Start of Exercise data

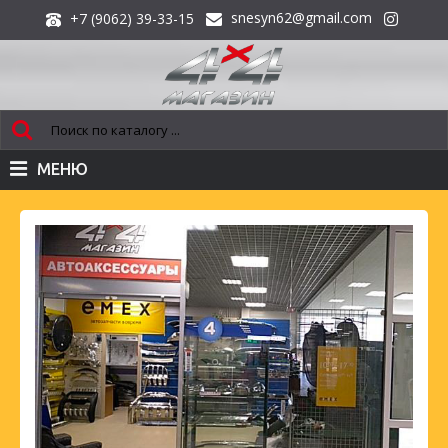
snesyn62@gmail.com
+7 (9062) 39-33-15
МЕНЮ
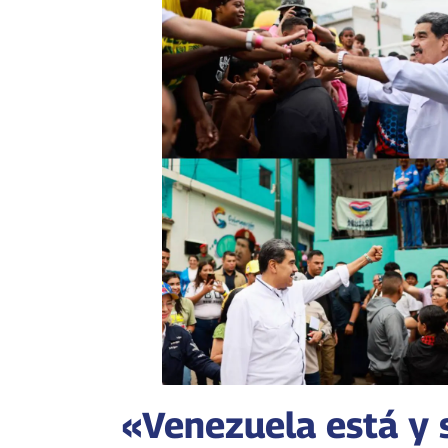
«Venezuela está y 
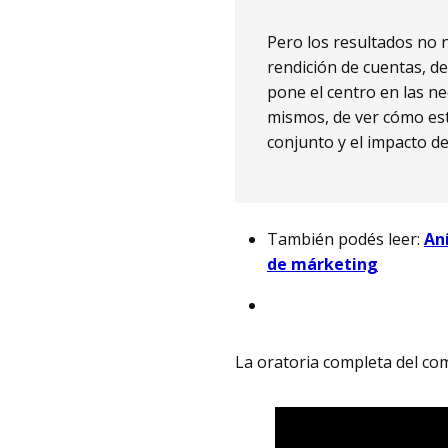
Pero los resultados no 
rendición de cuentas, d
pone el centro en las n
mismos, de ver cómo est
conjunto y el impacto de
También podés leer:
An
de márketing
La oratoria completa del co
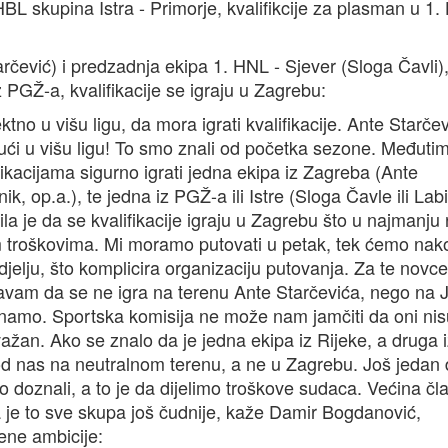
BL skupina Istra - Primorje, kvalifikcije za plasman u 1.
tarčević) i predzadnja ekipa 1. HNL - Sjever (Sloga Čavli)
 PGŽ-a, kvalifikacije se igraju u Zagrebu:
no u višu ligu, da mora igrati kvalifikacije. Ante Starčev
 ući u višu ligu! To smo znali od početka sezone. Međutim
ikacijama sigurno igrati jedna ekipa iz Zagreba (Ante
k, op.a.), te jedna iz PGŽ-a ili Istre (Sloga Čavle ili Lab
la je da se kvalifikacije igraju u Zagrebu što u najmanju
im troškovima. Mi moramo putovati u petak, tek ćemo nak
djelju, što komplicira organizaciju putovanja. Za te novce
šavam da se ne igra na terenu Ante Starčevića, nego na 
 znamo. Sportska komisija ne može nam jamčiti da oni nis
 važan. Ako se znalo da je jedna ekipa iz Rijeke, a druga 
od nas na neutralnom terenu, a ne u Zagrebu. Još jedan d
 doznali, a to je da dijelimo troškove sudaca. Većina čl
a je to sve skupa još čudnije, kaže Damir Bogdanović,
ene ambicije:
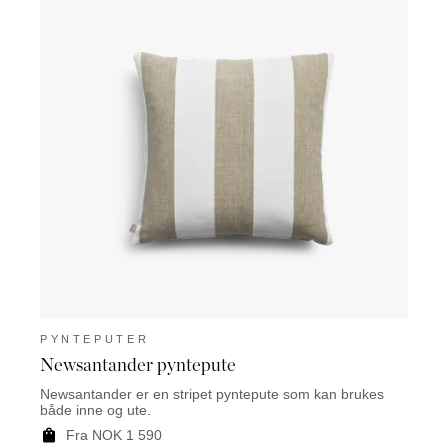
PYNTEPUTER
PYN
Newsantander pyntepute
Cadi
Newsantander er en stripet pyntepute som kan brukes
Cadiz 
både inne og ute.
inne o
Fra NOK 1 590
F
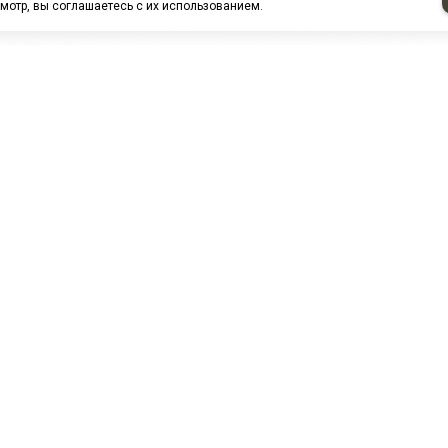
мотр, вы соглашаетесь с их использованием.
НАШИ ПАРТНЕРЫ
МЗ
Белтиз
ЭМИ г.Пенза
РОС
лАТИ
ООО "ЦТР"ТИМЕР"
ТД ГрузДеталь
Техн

End of Exercise data

→ Required work
Switch "Zagrebu" to "Rijeci" everywhere it occurs in the records above, and write them out again with nothing else changed and the pictures left out.

→ Solved problem
snesyn62@gmail.com
+7 (9062) 39-33-15
МЕНЮ
«Venezuela está y 
Pero los resultados no 
rendición de cuentas, d
pone el centro en las n
mismos, de ver cómo est
conjunto y el impacto de
También podés leer:
An
de márketing
La oratoria completa del co
BL skupina Istra - Primorje, kvalifikcije za plasman u 1.
tarčević) i predzadnja ekipa 1. HNL - Sjever (Sloga Čavli)
 PGŽ-a, kvalifikacije se igraju u Rijeci:
no u višu ligu, da mora igrati kvalifikacije. Ante Starčev
 ući u višu ligu! To smo znali od početka sezone. Međutim
ikacijama sigurno igrati jedna ekipa iz Zagreba (Ante
k, op.a.), te jedna iz PGŽ-a ili Istre (Sloga Čavle ili Lab
la je da se kvalifikacije igraju u Rijeci što u najmanju
im troškovima. Mi moramo putovati u petak, tek ćemo nak
djelju, što komplicira organizaciju putovanja. Za te novce
šavam da se ne igra na terenu Ante Starčevića, nego na 
 znamo. Sportska komisija ne može nam jamčiti da oni nis
 važan. Ako se znalo da je jedna ekipa iz Rijeke, a druga 
od nas na neutralnom terenu, a ne u Rijeci. Još jedan d
 doznali, a to je da dijelimo troškove sudaca. Većina čl
a je to sve skupa još čudnije, kaže Damir Bogdanović,
ene ambicije:
PYNTEPUTER
PYN
Newsantander pyntepute
Cadi
Newsantander er en stripet pyntepute som kan brukes
Cadiz 
både inne og ute.
inne o
Fra NOK 1 590
F
мотр, вы соглашаетесь с их использованием.
НАШИ ПАРТНЕРЫ
МЗ
Белтиз
ЭМИ г.Пенза
РОС
лАТИ
ООО "ЦТР"ТИМЕР"
ТД ГрузДеталь
Техн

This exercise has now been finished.